Although If I Can’t Have Love, I Want Power’s standard version conveys a nuanced narrative, the extended album’s three bonus songs successfully wrap up its themes. The second of these additional tracks, Reznor and Ross’ rework of “Nightmare,” is a more menacing take on the original song that was released in 2019. The track does a great job of bringing together Halsey’s past arena-pop lyricism with her present grunge-pop sound. “I keep a record of the wreckage in my life / I gotta recognize the weapon in my mind / They talk shit, but I love it every time,” Halsey sings, describing how they use songwriting as a way to rise above the hate they have received in the public eye by writing cathartic songs. The extended version’s final track, “People Disappear Here,” cycles back to themes explored at the beginning of the album. “Way down the dark alleyway / Somewhere in the Garden State / The girl from California waits / She has my name but not my face,” Halsey laments, warning her audience about how fame led to losing her sense of self. 

Contrary to her (problematic) fans’ fear that a concept album about pregnancy would be inaccessible and boring, Halsey’s nuanced songwriting does not alienate the part of her audience that has not experienced pregnancy. Instead of focusing on the singular experience in and of itself, she lets us view pregnancy as something experienced more widely through lenses of sexuality, gender relations, and the feelings of fear, insecurity, and pain. “I wasn’t trying to make a record that was drowning in its own profundity. I was kind of just writing about how I feel,” Halsey said in an Apple Music interview. Her skillful use of phrases that have double-meanings allows fans to interpret their lyrics in an infinite number of ways, rendering the album widely relatable, especially for women today. 
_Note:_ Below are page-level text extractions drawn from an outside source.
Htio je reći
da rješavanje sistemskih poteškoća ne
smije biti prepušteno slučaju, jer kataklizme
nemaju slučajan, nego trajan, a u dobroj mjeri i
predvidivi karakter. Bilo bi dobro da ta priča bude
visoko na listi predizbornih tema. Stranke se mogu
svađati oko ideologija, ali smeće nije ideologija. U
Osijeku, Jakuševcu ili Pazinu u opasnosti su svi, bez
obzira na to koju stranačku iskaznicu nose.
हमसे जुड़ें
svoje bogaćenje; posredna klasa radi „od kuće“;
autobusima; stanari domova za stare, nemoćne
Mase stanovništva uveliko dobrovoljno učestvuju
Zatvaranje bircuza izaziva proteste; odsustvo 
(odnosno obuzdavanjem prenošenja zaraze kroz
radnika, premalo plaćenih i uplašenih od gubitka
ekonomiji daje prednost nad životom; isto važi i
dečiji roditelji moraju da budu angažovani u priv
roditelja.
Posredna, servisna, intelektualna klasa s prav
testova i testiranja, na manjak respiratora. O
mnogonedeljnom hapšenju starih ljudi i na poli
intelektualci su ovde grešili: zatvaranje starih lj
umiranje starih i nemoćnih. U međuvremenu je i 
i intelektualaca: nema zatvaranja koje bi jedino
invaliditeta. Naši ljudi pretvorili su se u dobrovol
However, Halsey has made it clear that If I Can’t Have Love, I Want Power is not a “girl power” album. In the Apple Music interview, they talk about how the album might traverse themes of pregnancy and new motherhood, but that their own journey does not align with the hyper-feminine societal conception of it. “Nobody talks about the pain, the blood, the disease, the fear, the fact that it is arguably the most dangerous condition a human body can experience,” she said. “It’s framed as this time where you should be so grateful—me especially, because of my struggles with reproductive health. But the reason that the album has this horror theme is because this experience has its horrors. I mean, I have nightmares about waking up in my own pool of blood.” Halsey’s fear of miscarriage is especially prevalent in “1121,” a song they wrote the day they found out they were pregnant. “Please don’t leave (I’m runnin’ out of time to tell you) / Don’t leave me in the shape you left me (I’m runnin’ out of things that I regret),” she sings, begging her baby to remain healthy throughout her pregnancy. 
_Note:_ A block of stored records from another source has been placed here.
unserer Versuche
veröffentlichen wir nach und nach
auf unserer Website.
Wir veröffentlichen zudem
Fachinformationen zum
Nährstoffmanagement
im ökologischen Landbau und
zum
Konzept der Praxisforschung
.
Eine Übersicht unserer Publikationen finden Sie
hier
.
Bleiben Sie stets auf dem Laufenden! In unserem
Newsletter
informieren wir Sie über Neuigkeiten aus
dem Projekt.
But perhaps creating the album itself was a powerful move. “I think it probably can be experienced in that way, for some people, because the fact that I made it at all and the way that I made it is kind of like a girl power statement,” she conceded. Now more than ever, we need artists like Halsey to deconstruct hyper-glorified experiences like pregnancy and fame and discuss the nuanced nature of such experiences in terms of both joy and horror—both love and power.